Discussion
To our knowledge, this is the first time that a systematic ontological approach has been used to identify pregnancies based on patient-level coded information. We believe that our system is capable of producing reliable results across different coding systems used within the same healthcare setting. Full details of the pregnancy ontology toolkit and its functionality can be found on our ontology webpage and online supplementary file 2.36 Our literature review identified examples of the multiple problems encountered in attempts to identify discrete pregnancies in patient-level data. There were many references to the poor quality of the data recorded about pregnancies, often worsened by a general lack of communication between the multiple agencies involved in the delivery of patient care.3 10 13–17 20 21 23 Apart from the Matcho study,16 we did not find any other ontologically based solution developed to overcome these problems.
The low median and mean numbers of codes processed by the toolkit for each detected pregnancy reflect the sparsity of pregnancy-related data available in the RCGP RSC database. The algorithm was functioning in most cases on no more than two or three codes and in many cases on just one code per detected pregnancy (figure 6) while having the flexibility to handle much larger numbers of codes when available. In many cases, there was no event coded in the data to represent either the pregnancy start date or the pregnancy end date so that one or both of these had to be calculated. This will clearly have had an adverse effect on the precision of these dates and thus also of the duration of the pregnancy. The paucity of the data also made it necessary to fine tune the parameter table to obtain plausible durations and also to ensure that search periods were optimised to avoid either misinterpreting late-coded entries as new pregnancies or alternatively incorrectly including them into a previous pregnancy when in fact they signalled a true new pregnancy.
Figure 6Number of coded entries processed per pregnancy in the database.
We started with a hierarchical (Read v2) terminology and our ontological approach enabled us to extend this into a polyhierarchical terminology (CTV3). In the coming year we will use this same approach to incorporate SNOMED CT37 38 concepts when UK GP systems have migrated to that coding scheme. Others could use our approach to work with ICD or one of its clinical modifications.
Age at start of any pregnancy ranged from 10 to 69 (table 2), but of the overall 405 591 pregnancies, more than 99% had ages in the range 15–44. The small numbers at the extremes were checked (RCGP RSC database review) and found to be genuine. There were differences relating to coding schemes and systems in use even allowing for the much smaller number of pregnancies relating to CTV3 use. Most notably, there were fewer non-term pregnancies in the CTV3 group than in the Read v2 group (figure 2). This cannot be explained by differences in the coding schemes because CTV3 provides the same or a greater range of concepts as Read v2. However, the system supporting CTV3 is significantly different from those supporting Read v2, and the difference may be due to a more stringent application of Information Governance preventing the extraction of sensitive codes relating to termination and abortion. In contrast, for pregnancies resulting in delivery per woman, we demonstrated that the algorithm performed consistently across the two coding schemes Read v2 and CTV3 (figure 2).
To improve accuracy, the Matcho study16 deliberately excluded any pregnancy represented by less than two coded entries. If the same exclusion had been be applied to our UK RCGP RSC data, we would have lost about 30% of all of the pregnancies detected. The CDM approach used can be expected to lose detail as clinical terms are condensed into CDM concepts. In contrast, our ontological approach enables us to leverage the richness of the clinical data and enable more inferences to be made at a more granular level. This may be particularly valuable where the data are sparse. Our approach may be preferable for those studies that need more reliable detection of any pregnancies represented in the data while the Matcho study CDM approach may be more appropriate for studies where precise duration of identified pregnancies is more important than reliability of pregnancy detection.

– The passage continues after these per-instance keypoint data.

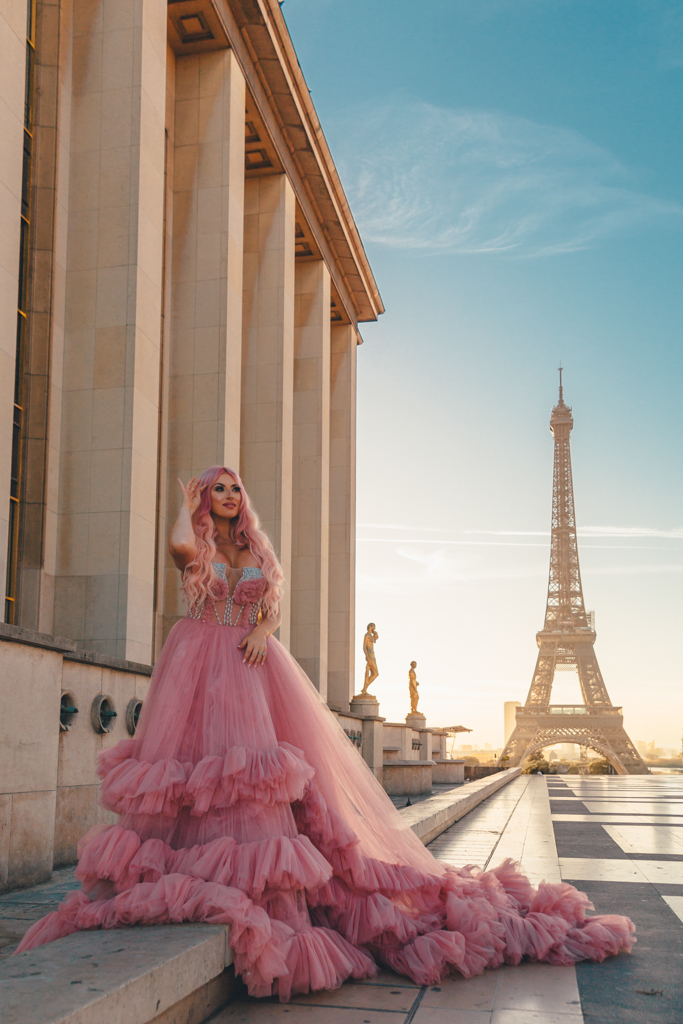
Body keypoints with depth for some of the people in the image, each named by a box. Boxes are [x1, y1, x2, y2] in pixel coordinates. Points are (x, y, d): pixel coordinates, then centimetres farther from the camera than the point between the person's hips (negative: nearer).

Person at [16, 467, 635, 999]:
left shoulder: (258, 552, 17)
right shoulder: (194, 548, 6)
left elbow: (274, 611, 11)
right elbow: (180, 543, -19)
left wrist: (262, 630, -9)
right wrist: (187, 501, -3)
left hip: (253, 667, 2)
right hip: (200, 665, -2)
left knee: (256, 771, -7)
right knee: (202, 764, -12)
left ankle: (265, 887, -4)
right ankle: (195, 877, -6)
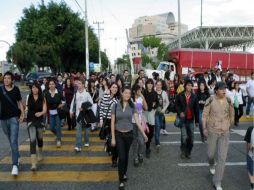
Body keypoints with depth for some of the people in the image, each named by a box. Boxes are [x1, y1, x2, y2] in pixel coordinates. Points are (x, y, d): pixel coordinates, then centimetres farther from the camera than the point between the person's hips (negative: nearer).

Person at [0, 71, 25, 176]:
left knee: (14, 141, -10)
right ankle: (17, 156, 38)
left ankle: (15, 165, -8)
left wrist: (22, 114, -3)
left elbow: (20, 102, 5)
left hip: (14, 118, -2)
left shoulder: (16, 89, -3)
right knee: (11, 141, 17)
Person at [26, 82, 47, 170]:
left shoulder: (42, 98, -4)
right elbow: (26, 108, 5)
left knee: (39, 138, 18)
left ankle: (40, 154, 47)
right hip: (30, 121, -1)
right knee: (32, 140, -12)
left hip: (40, 120, 1)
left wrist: (41, 113, -28)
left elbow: (45, 110, -10)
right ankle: (33, 163, -15)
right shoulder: (28, 97, -2)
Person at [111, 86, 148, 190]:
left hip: (129, 134, 2)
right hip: (119, 134, -2)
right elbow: (112, 123, -6)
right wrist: (113, 137, -8)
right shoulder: (115, 106, -7)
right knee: (121, 157, -7)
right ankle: (121, 180, 5)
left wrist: (144, 134, -12)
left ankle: (124, 173, 39)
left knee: (126, 155, 16)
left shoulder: (132, 107, -2)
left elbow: (137, 121, -5)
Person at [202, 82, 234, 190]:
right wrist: (204, 128, -13)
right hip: (212, 131, -2)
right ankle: (212, 165, 52)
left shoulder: (228, 100, -4)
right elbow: (205, 115, -8)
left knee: (222, 157, -3)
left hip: (225, 132, 2)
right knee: (211, 153, 14)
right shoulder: (210, 100, -13)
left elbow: (231, 114, 11)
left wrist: (230, 126, 18)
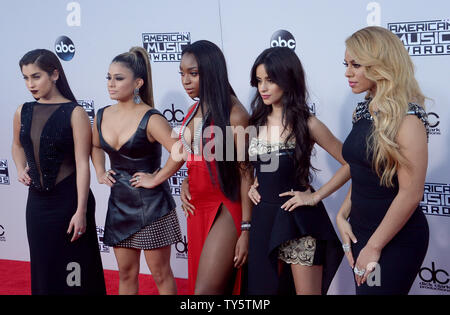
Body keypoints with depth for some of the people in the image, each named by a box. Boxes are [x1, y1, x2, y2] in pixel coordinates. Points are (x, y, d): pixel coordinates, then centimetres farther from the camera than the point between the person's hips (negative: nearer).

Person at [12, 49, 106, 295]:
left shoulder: (74, 113, -11)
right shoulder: (23, 112, 5)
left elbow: (82, 164, -14)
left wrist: (81, 211, -18)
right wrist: (21, 170, 5)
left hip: (68, 200, -5)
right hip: (37, 200, 5)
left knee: (74, 270, 3)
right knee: (43, 267, 15)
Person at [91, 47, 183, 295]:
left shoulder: (150, 119, -18)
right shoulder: (102, 116, 2)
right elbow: (95, 146, 23)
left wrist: (156, 179, -22)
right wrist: (100, 172, 10)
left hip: (151, 205, -6)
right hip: (119, 203, 6)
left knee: (160, 274, 7)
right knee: (126, 274, 17)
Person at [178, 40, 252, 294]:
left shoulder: (233, 112, -12)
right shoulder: (194, 111, 10)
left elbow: (245, 172, -13)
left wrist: (246, 229, -16)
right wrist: (185, 182, 2)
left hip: (226, 209, -7)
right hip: (198, 208, 7)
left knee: (206, 290, -10)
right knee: (218, 287, 13)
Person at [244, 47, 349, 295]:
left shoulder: (307, 124, -10)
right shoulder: (257, 122, 6)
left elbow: (349, 163, -9)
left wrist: (316, 197, -12)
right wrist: (252, 185, 6)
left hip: (298, 219, -5)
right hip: (263, 217, 5)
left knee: (306, 291, 3)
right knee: (266, 287, 14)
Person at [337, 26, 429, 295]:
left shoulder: (406, 117, -18)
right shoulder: (364, 110, 5)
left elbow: (410, 194, -21)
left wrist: (374, 246, -16)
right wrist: (343, 216, 1)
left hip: (396, 240, -7)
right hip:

We demonstrated that a high proportion of the representation of each ontological concept was accounted for by a small number of subcategories suggesting that the task of mapping the pregnancy ontology to other coding schemes could be simplified by excluding the lower order subcategories (figure 1). Furthermore, this optimisation should enable the algorithm to scale well with respect to big datasets.
Our internal validation was limited to checking the working of the algorithm and reviewing the findings on the RCGP RSC database. There was no external validation such as checking original medical records or comparison with external data. Pregnancy data are available from secondary care. In England, these are called Hospital Episode Statistics,39 but they are only available 3 to 6 months in arrears. Such data were not available for validation of term pregnancies identified in this study due to time taken to obtain approval and cost. In any case, they are not without problems.40 41 However, such validation may be possible in future. The close agreement between ONS and adjusted RCGP RSC mean ages at time of pregnancy was reassuring.
The RCGP RSC network has a dashboard capability which enables us to feedback to practices and improve data quality. This pregnancy ontology will go live in our dashboard42 across the 2018/2019 season and report vaccine exposure to pregnant women alongside older people, high-risk groups and children which are fed back already. Other uses planned or in train include adherence to guidelines relating to drug use in pregnancy, associations between drug misuse during pregnancy and birth abnormalities, quality of postnatal care for women with gestational diabetes and pre-gestational type 2 diabetes.